Hati pelangi semakin terasa perih. Ada sakit tak berdarah di sana. Foto mesra Awan bersama wanita lain kembali terbayang dalam ingatannya. Ia pun sadar dengan kemungkinan suatu hari nanti Awan akan meninggalkannya demi wanita lain.

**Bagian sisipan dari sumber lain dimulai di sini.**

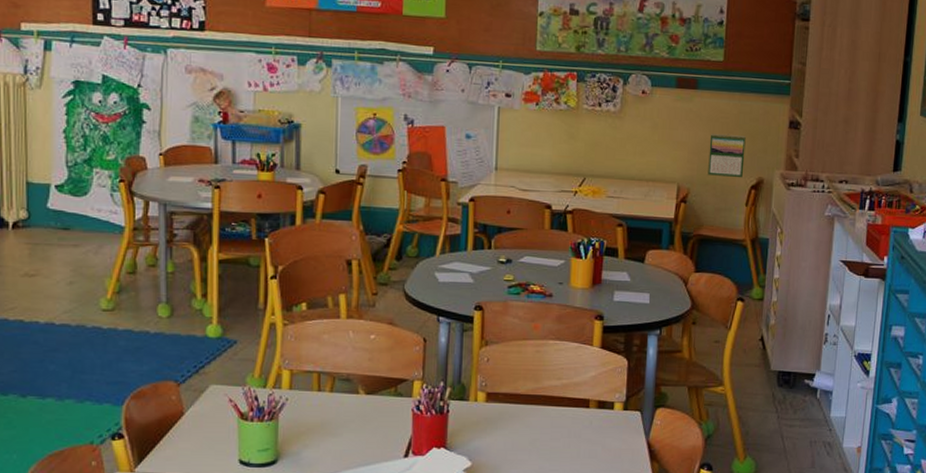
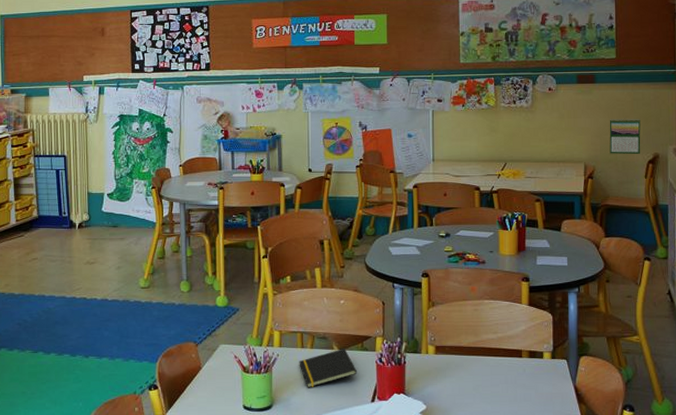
notepad: none [314,393,389,440] -> present [299,349,358,388]

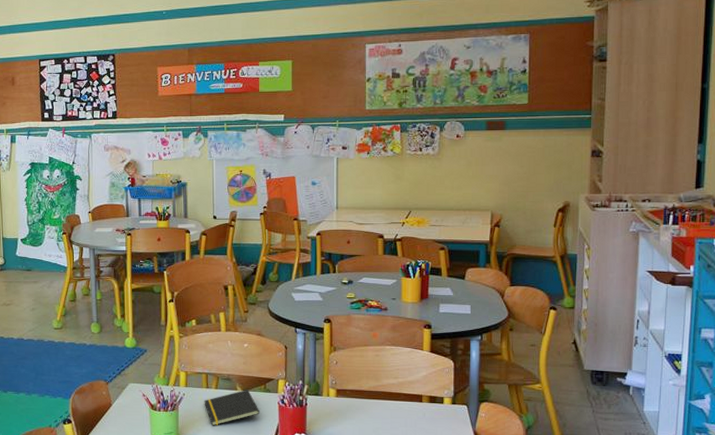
calendar: present [609,118,641,155] -> none [518,165,551,203]

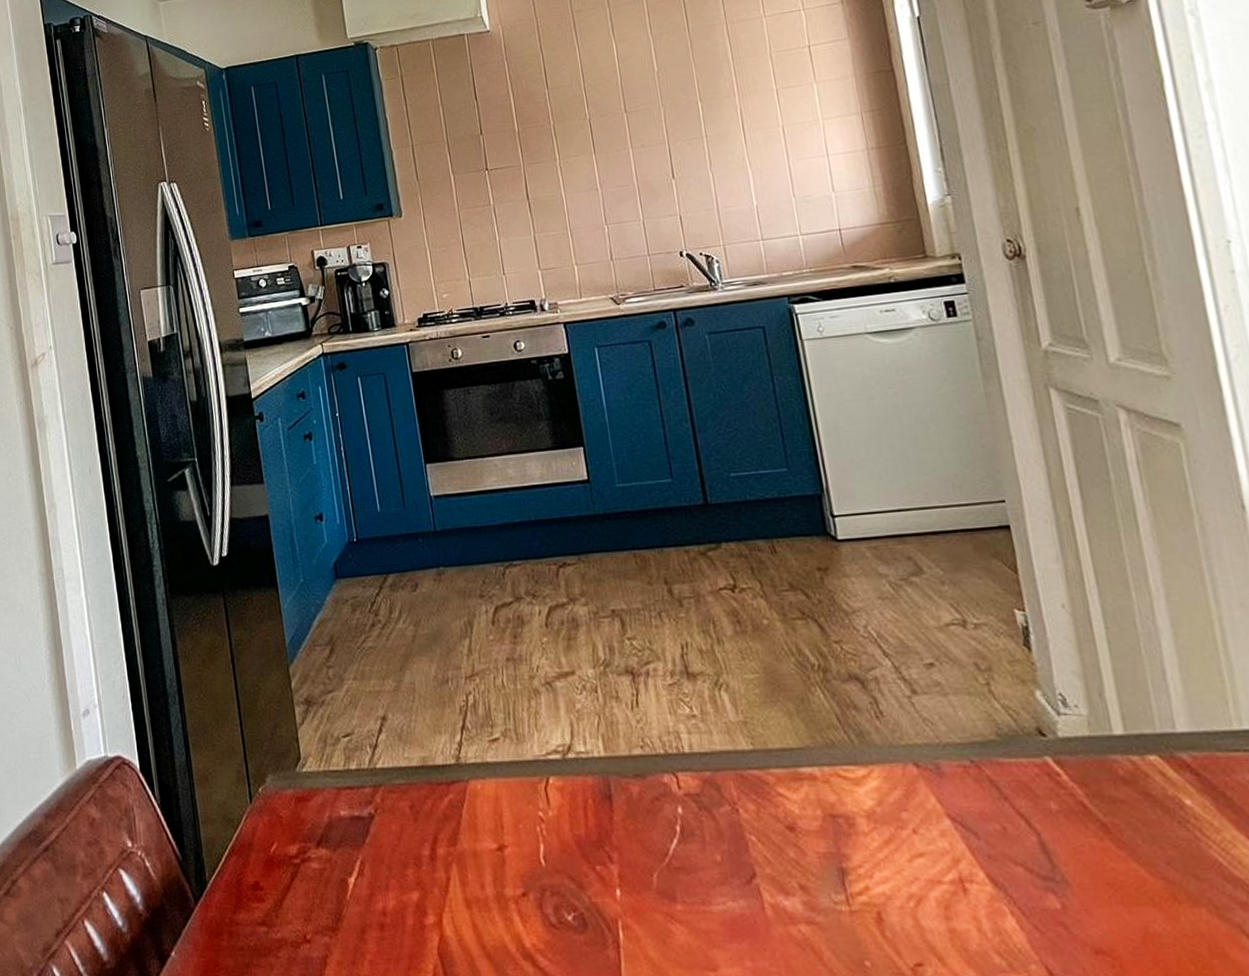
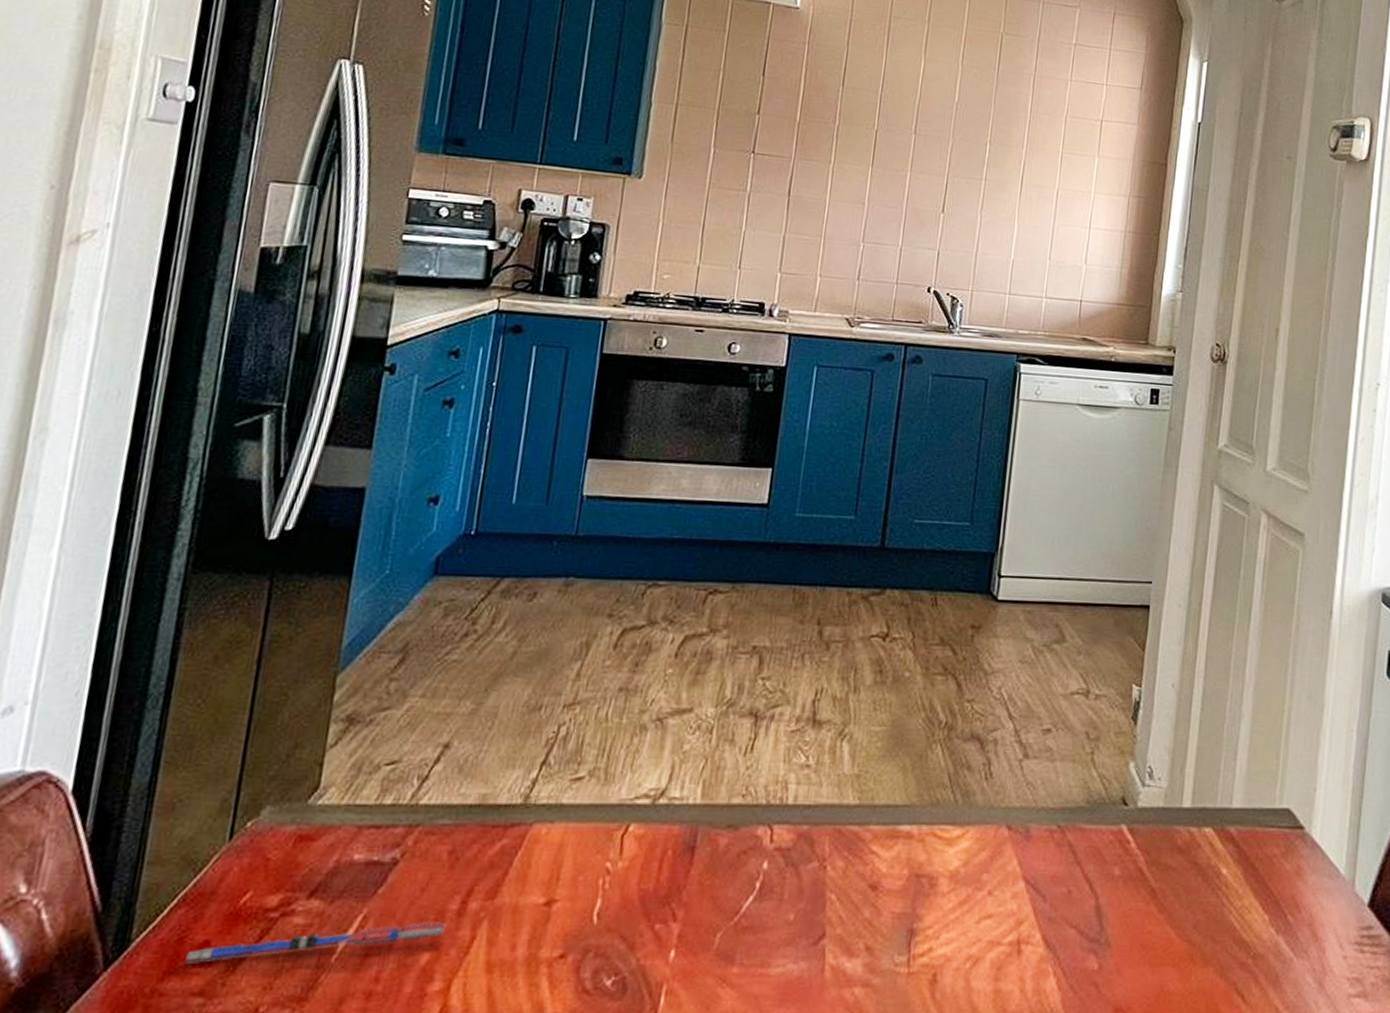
pen: none [246,865,425,900] -> present [185,922,446,964]

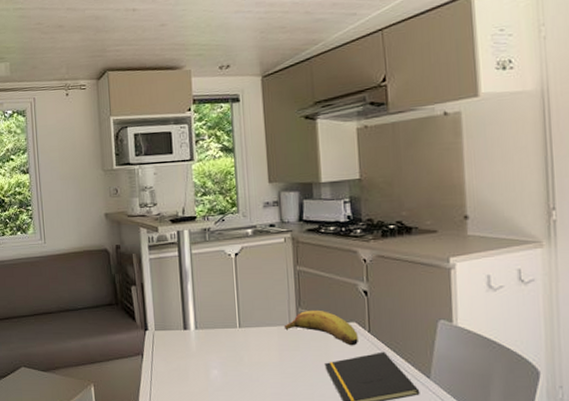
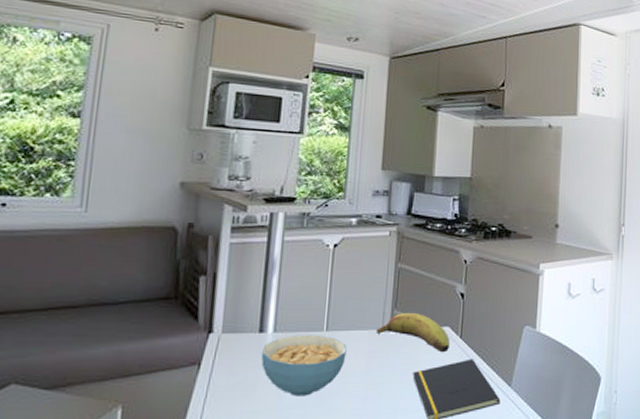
cereal bowl: none [188,331,260,382] -> present [261,335,347,397]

“Ayo, Kak! Kita pulang saja ke rumah.” Sekali lagi Zidan berusaha membujuk.
Namun, Pelangi kembali menolak. “Sampai detik ini, kakak masih istri Mas Awan, dan akan menjadi dosa bagi seorang istri jika meninggalkan rumah tanpa seizin suaminya.”
Zidan mendesahkan napas frustrasi. Ucapan Pelangi memang benar adanya. "Kakak mau bertahan dengan suami seperti itu?"
"Kakak harus bagaimana, Dek? Masalah dalam rumah tangga, sebaiknya diselesaikan berdua oleh suami istri saja. Tidak perlu diumbar kepada yang lain."
Sebuah kalimat yang berhasil meruntuhkan ego Zidan. Benar kata Pelangi, meskipun ia seorang adik, namun tidak boleh terlalu ikut campur dalam rumah tangga kakaknya.
.
.
.
Zidan menyeruput teh hangat yang membuat pikirannya menjadi lebih tenang. Ia mulai dapat menguasai amarahnya.
"Kak, boleh tanya sesuatu?"
"Apa?"
“Aku pernah baca satu ayat yang menjelaskan bahwa wanita yang baik akan berjodoh dengan laki-laki baik juga. Tapi kenapa Kak Pelangi malah sebaliknya? Kenapa Allah memilih jodoh Kak Awan untuk Kak Pelangi?”
Pelangi mengusap butiran kristal yang meleleh di pipinya. “Kakak juga sempat berpikir seperti itu. Kemarin, kakak sempat merasa kecewa."
Zidan terdiam seraya menatap lekat wajah kakaknya.
"Tapi setelah kakak memohon petunjuk dengan shalat istikharah, kakak mendapatkan sebuah keyakinan bahwa Mas Awan adalah jodoh yang dipilihkan Allah. Dan jika dihayati secara mendalam, sebenarnya tidak ada cacat sedikit pun pada takdir-Nya. Takdir Allah dalam memberi jodoh pasti adil. Pikiran manusialah yang kadang gagal menafsirkan.”
“Tapi bagaimana dengan Kak Pelangi? Kak Awan bukan laki-laki yang baik, dan ini tidak adil untuk Kakak!”
"Zidan ... Di balik ujian dari pasangan yang berlawanan, akan ada hikmah yang menjadi rahasia Allah. Tidak semua bentuk keadilan dari Allah bisa diukur dengan selera dan keinginan manusia."